I imagine that turning the Big 4-0 is a different experience for people who have kids. I can only guess that when you have kids, you must measure your life against theirs, to some extent- and that turning 40 with kids who are 5 years old must mean something different than turning 40 when your kids are 20 years old. Know what I mean? My mother had 5 kids when she was my age- FIVE! The thought of one kid overwhelms me.
But not having kids means all I really have to measure my life against is myself, my own dreams for where I would be at this point in my life.
When I got my first Youth Ministry job, I had no way of knowing that I would end up with a heart for faith formation- NEVER dreamed I'd be going to grad school for religious education- I hadn't any idea how much I would suffer in my vocation, never thought my faith would be shaken like it has been, and never in a million years would have envisioned the job I'm in right now, NOT in youth ministry and loving it like I do.
When I told my spir. director how excited I am in my life right now, with so much great stuff on the horizon, so many opportunities for growth coming toward me, she asked how it felt to be in the "not there yet" phase.

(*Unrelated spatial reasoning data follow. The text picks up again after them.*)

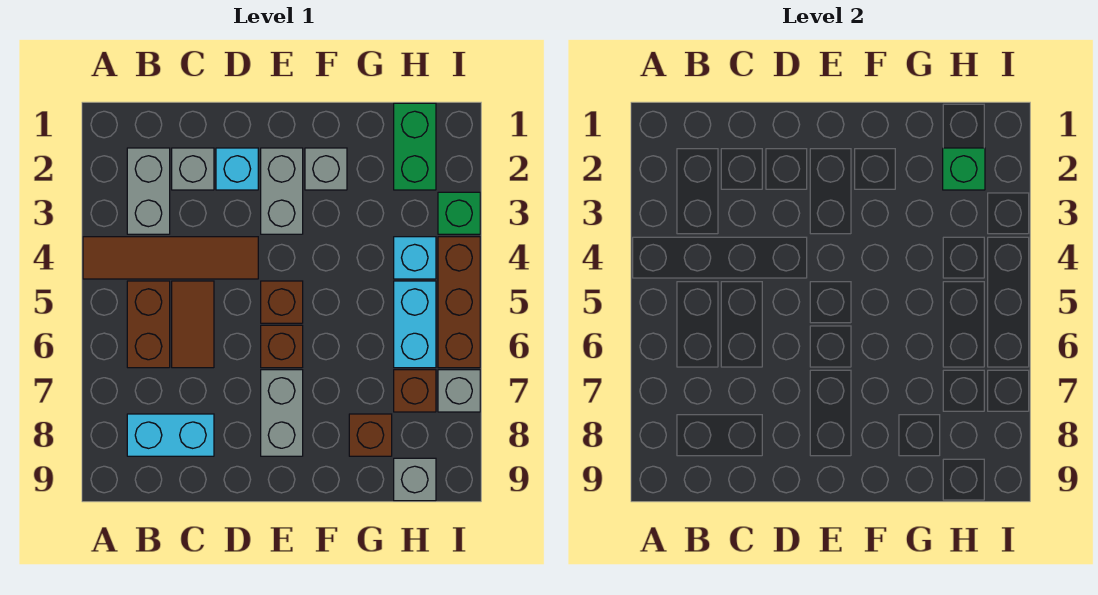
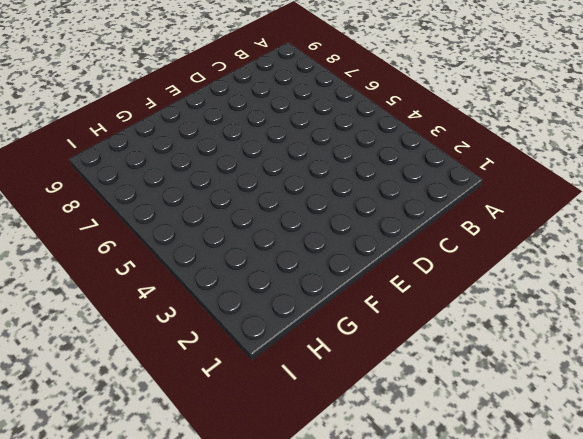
none -> brown tile A4:D4 level 1
none -> grey brick B2:B3 level 1
none -> brown brick B5:B6 level 1

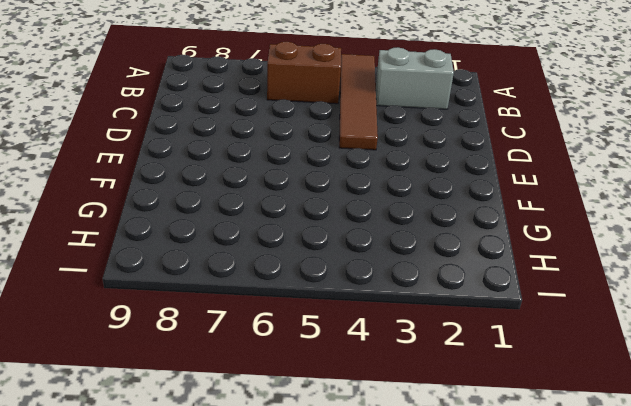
none -> cyan brick B8:C8 level 1
none -> grey brick C2 level 1
none -> brown tile C5:C6 level 1

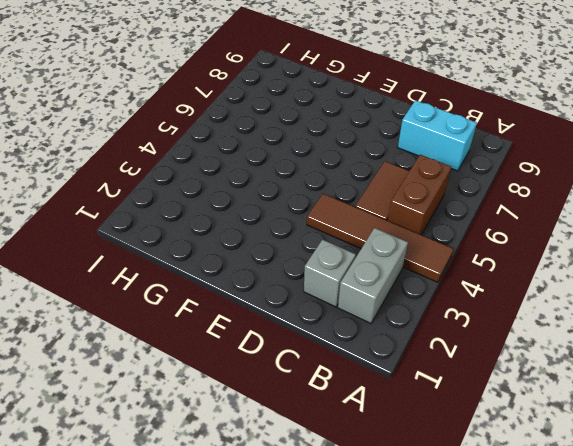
none -> cyan brick D2 level 1
none -> grey brick E2:E3 level 1
none -> brown brick E5 level 1

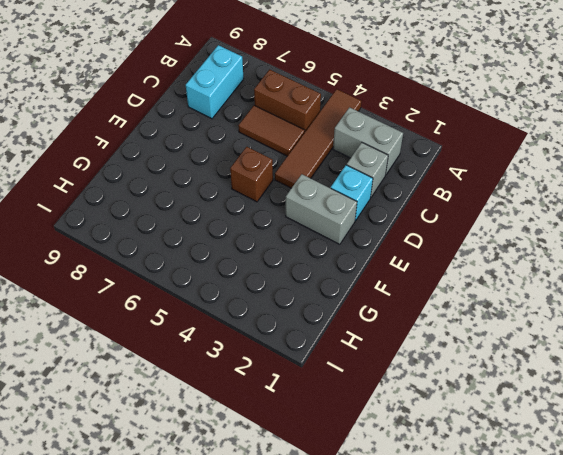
none -> brown brick E6 level 1
none -> grey brick E7:E8 level 1
none -> grey brick F2 level 1

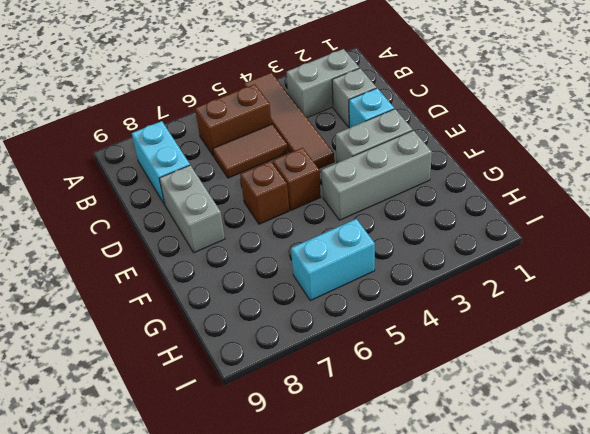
grey brick D8:E8 level 1 -> grey brick E7:E8 level 1
grey brick F2:F4 level 1 -> grey brick F2 level 1
none -> brown brick G8 level 1
none -> green brick H1:H2 level 1
none -> cyan brick H4 level 1

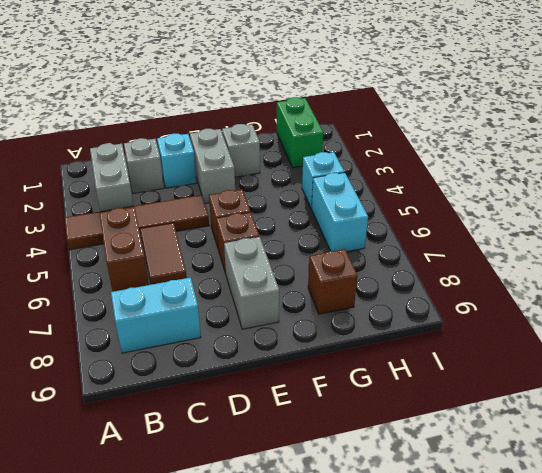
none -> brown brick H7 level 1
none -> grey brick H9 level 1
none -> green brick I3 level 1

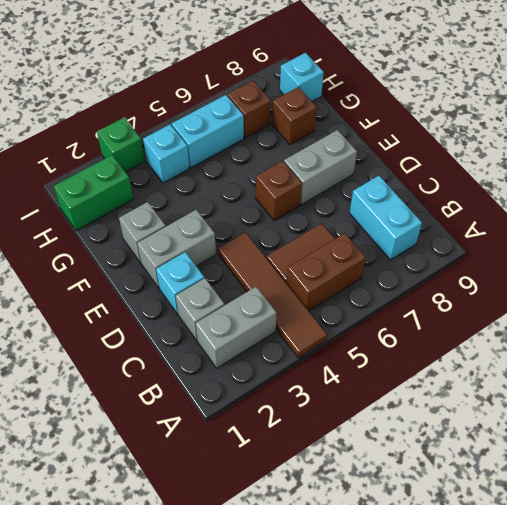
cyan brick H9 level 1 -> grey brick H9 level 1
none -> brown brick E5 level 1
none -> brown brick I4:I6 level 1
none -> grey brick I7 level 1

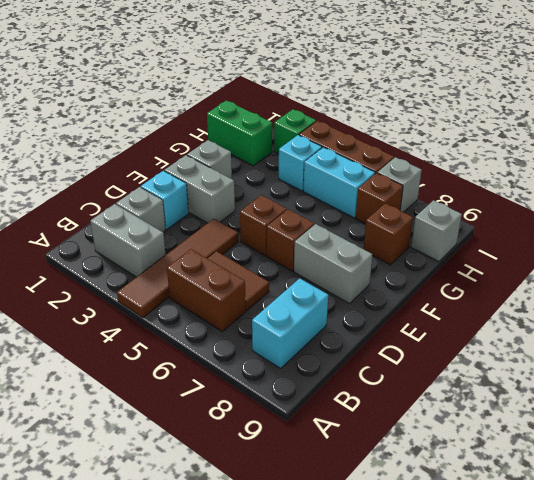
none -> green brick H2 level 2

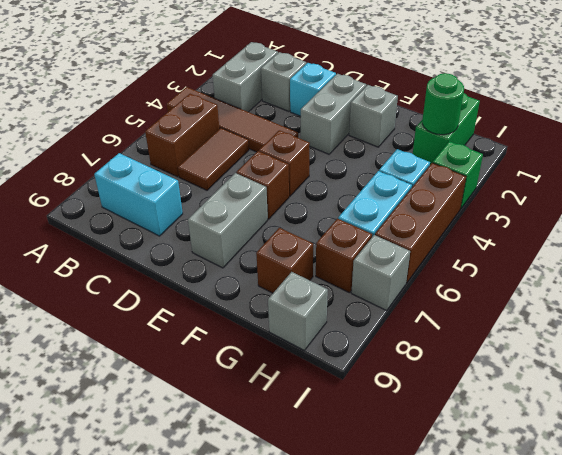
green round brick H2 level 2 -> green brick H2 level 2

I said "it feels like pregnancy- like women must feel when they're in happy pregnancies- happy and hopeful and dreamy, excited for the future. It feels like the kind of pregnancy I want!" She said "woah- Margo!" and she was right. Woah. I am feeling all the hope and courage and excitement that I didn't feel when I was pregnant with a baby.
So here I am, almost 40 (about a month and a half to go!) and Expecting.... great things.